Task statement. An exact copy of every entry below is needed.
=== Section Start ===
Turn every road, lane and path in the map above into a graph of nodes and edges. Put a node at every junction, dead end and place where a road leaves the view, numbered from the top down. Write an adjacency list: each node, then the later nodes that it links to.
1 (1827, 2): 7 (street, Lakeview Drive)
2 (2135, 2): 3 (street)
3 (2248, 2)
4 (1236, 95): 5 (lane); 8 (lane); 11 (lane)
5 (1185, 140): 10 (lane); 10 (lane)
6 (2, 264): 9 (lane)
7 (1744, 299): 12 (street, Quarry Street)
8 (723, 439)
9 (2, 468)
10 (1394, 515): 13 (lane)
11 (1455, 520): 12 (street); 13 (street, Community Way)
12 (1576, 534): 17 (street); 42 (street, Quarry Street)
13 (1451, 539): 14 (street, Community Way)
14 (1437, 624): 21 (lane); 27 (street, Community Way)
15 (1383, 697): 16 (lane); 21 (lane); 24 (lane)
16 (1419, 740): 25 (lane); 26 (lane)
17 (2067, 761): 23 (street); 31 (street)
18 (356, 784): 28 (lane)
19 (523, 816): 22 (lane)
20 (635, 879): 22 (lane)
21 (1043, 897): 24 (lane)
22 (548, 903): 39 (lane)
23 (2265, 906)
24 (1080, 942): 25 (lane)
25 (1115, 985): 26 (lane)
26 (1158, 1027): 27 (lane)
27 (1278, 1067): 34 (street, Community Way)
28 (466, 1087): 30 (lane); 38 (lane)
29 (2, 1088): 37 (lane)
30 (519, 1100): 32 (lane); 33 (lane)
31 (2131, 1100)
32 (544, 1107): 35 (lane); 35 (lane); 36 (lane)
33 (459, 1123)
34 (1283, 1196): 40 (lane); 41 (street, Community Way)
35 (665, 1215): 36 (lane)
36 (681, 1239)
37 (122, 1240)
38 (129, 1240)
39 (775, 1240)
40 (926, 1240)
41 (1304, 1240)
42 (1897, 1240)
=== Section End ===
Answer space.
Turn every road, lane and path in the map above into a graph of nodes and edges. Put a node at every junction, dead end and place where a road leaves the view, numbered from the top down. Write an adjacency list: each node, then the later nodes that it links to.
1 (1827, 2): 7 (street, Lakeview Drive)
2 (2135, 2): 3 (street)
3 (2248, 2)
4 (1236, 95): 5 (lane); 8 (lane); 11 (lane)
5 (1185, 140): 10 (lane); 10 (lane)
6 (2, 264): 9 (lane)
7 (1744, 299): 12 (street, Quarry Street)
8 (723, 439)
9 (2, 468)
10 (1394, 515): 13 (lane)
11 (1455, 520): 12 (street); 13 (street, Community Way)
12 (1576, 534): 17 (street); 42 (street, Quarry Street)
13 (1451, 539): 14 (street, Community Way)
14 (1437, 624): 21 (lane); 27 (street, Community Way)
15 (1383, 697): 16 (lane); 21 (lane); 24 (lane)
16 (1419, 740): 25 (lane); 26 (lane)
17 (2067, 761): 23 (street); 31 (street)
18 (356, 784): 28 (lane)
19 (523, 816): 22 (lane)
20 (635, 879): 22 (lane)
21 (1043, 897): 24 (lane)
22 (548, 903): 39 (lane)
23 (2265, 906)
24 (1080, 942): 25 (lane)
25 (1115, 985): 26 (lane)
26 (1158, 1027): 27 (lane)
27 (1278, 1067): 34 (street, Community Way)
28 (466, 1087): 30 (lane); 38 (lane)
29 (2, 1088): 37 (lane)
30 (519, 1100): 32 (lane); 33 (lane)
31 (2131, 1100)
32 (544, 1107): 35 (lane); 35 (lane); 36 (lane)
33 (459, 1123)
34 (1283, 1196): 40 (lane); 41 (street, Community Way)
35 (665, 1215): 36 (lane)
36 (681, 1239)
37 (122, 1240)
38 (129, 1240)
39 (775, 1240)
40 (926, 1240)
41 (1304, 1240)
42 (1897, 1240)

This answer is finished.